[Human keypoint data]
--------------------

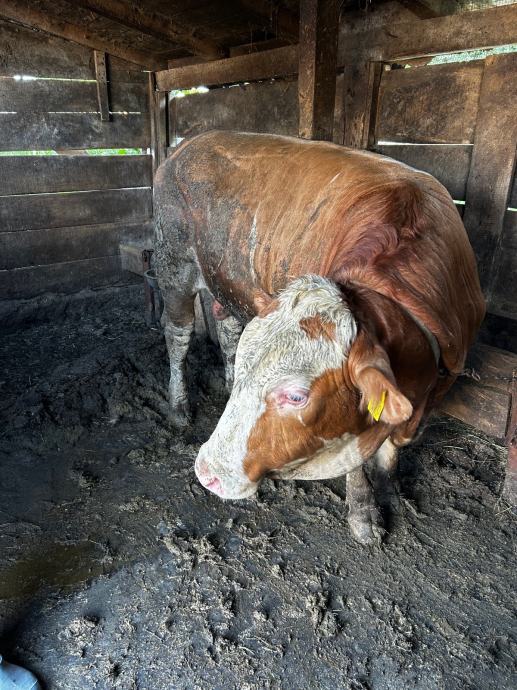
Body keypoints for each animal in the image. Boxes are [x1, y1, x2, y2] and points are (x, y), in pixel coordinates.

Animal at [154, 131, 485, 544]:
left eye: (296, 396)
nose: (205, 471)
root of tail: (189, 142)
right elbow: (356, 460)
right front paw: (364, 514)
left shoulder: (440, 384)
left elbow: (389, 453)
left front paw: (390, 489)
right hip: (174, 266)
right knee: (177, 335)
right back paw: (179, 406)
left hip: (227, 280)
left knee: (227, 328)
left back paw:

--------------------

EXERCISE REQUIREMENTS: Report each line in the data that holds the word "left".

SOLUTION:
left eye: (296, 396)
left shoulder: (440, 384)
left elbow: (389, 453)
left front paw: (390, 489)
left hip: (227, 280)
left knee: (227, 328)
left back paw:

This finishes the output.